WASHINGTON — Brian Cashman says he didn’t have any knowledge that Robinson Cano was doping during his days as a Yankee.
But the GM did seem to suggest that he had his suspicions.
“I would have no knowledge, and if I did have knowledge I would be compelled to tell baseball about it or I’d risk a million dollar or more fine,” Cashman said Tuesday following the announcement that Cano had been suspended 80 games for violating baseball’s joint drug agreement.
“So part of the program and part of Major League Baseball’s initiatives is if I have any knowledge of anybody past or present I’m obligated to convey that knowledge to Major League Baseball, and I take that seriously.
“And so knowledge is one thing, suspicion is another.”
Later when asked to clarify what he meant by “suspicion,” Cashman walked back his stance a bit, saying he was speaking in generalities.
“I never suggested I had suspicions of Cano,” he said.

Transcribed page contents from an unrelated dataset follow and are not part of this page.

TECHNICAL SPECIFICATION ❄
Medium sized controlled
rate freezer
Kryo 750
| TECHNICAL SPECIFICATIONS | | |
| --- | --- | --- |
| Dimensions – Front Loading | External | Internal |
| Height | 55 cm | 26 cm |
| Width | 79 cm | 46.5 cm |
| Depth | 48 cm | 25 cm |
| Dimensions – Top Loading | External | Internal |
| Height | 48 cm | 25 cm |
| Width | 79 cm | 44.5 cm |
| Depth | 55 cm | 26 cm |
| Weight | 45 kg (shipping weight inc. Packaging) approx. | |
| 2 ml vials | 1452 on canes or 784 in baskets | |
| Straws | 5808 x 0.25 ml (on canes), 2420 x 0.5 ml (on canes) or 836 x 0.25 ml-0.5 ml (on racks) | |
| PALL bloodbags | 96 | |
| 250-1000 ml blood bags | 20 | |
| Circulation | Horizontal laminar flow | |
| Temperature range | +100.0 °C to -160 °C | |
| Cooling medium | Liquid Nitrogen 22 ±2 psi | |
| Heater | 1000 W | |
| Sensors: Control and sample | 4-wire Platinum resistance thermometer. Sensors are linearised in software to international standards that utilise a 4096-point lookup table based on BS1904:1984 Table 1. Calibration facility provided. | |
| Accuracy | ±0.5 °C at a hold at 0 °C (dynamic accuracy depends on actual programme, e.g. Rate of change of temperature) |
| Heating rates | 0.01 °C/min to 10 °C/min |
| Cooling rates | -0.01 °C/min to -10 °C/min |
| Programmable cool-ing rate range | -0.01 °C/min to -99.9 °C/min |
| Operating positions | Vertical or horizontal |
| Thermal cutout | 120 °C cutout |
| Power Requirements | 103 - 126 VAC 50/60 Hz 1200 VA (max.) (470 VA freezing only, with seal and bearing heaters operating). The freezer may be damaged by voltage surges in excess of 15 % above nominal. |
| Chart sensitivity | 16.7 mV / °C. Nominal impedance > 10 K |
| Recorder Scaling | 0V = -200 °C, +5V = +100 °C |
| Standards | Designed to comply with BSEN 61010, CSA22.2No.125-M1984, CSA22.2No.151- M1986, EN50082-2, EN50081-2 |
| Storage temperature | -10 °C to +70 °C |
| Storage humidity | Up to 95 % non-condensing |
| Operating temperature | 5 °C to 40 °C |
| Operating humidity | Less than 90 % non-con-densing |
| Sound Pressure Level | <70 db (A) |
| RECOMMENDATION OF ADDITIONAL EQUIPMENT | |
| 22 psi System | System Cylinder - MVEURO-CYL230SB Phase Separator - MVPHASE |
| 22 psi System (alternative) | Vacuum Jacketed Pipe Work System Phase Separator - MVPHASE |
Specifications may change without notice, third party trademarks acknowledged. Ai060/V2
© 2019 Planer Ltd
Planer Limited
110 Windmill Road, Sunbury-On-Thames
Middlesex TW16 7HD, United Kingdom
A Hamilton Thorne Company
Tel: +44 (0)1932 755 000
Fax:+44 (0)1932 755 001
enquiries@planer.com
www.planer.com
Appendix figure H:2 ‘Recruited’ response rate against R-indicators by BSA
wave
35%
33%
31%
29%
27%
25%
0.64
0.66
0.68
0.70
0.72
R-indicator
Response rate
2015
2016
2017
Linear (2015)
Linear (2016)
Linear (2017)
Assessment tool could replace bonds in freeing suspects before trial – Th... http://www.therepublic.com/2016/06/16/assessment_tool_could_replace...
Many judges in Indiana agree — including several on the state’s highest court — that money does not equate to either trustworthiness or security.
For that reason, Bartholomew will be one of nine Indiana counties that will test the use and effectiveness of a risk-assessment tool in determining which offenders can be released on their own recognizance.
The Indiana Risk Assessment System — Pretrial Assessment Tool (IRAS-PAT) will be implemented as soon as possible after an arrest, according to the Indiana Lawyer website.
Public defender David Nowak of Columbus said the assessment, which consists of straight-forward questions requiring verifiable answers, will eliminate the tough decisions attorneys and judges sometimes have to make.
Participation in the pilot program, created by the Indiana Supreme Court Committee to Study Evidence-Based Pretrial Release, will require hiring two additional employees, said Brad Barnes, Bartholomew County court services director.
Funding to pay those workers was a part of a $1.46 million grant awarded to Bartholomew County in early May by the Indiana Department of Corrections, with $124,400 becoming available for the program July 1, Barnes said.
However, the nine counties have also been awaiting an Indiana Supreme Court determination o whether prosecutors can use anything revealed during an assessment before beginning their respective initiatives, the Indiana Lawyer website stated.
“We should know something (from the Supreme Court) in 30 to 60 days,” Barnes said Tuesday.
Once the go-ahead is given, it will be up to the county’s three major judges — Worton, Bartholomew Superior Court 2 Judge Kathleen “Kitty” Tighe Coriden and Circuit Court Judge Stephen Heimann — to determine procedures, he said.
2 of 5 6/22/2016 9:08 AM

Cano played nine seasons for the Yankees before leaving the Bronx and a seven-year, $175-million offer for Seattle and a 10-year, $240-million contract.
Asked for his reaction overall, Cashman initially responded: “It’s not something I feel comfortable commenting on, given the fact that he’s a Seattle Mariner. Robbie was an impactful player here, he was always a great guy. We enjoyed our time with Robbie and the person he was when he was with us.”
Adding to the suspicion is Cano’s two best Bronx buddies, Alex Rodriguez and Melky Cabrera, who both served doping suspensions.
Cano was banned for using Furosemide, a diuretic that is often used to mask PED use. He had appealed the suspension but dropped the appeal. Cano will also be ineligible for the postseason as a result.
And while the news of Cano’s drug bust shocked some former teammates like Dellin Betances, at least one, CC Sabathia, says nothing surprises him now when it comes to players caught cheating the game.
“It’s disappointing but just waiting to see what comes out I guess,” Sabathia said. “I don’t have an opinion either way. It is what it is. It’s surprising because I know Robbie. But after the Ryan Braun thing, nothing is surprising for me.”
Braun ultimately admitted to doping and received a 65-game ban when he was exposed in the Biogenesis Scandal of 2013. But in 2011, a Braun urine sample tested positive for an elevated level of testosterone, so high in fact a source told the News back then the sample was “twice the level of the highest test ever taken.” Braun was subsequently slapped with a 50-game that was later overturned on appeal after Braun raised chain of custody concerns over his sample. In a memorable press conference, Braun vehemently proclaimed his innocence to the media.
“It’s a shock for me,” said Betances, who found out about the Cano ban while he was eating lunch. “I really couldn’t believe it. I still can’t believe it.”
Cano had once taken Betances under his wing when the eight-time All-Star second baseman was rehabbing a hamstring injury in 2006 in Tampa.
“He’d take me out to eat everyday,” said Betances, who was in rookie ball at the time. “He was the first guy I kind of got to hang out with in the major leagues. He was good to my parents and my family in general. We’ve always talked throughout the years. He’s a good friend of mine.”
Betances had just exchanged texts with Cano, who had just suffered a broken hand when he was hit by a pitch. Betances didn’t want to reach out to Cano again, with everyone blowing up his phone.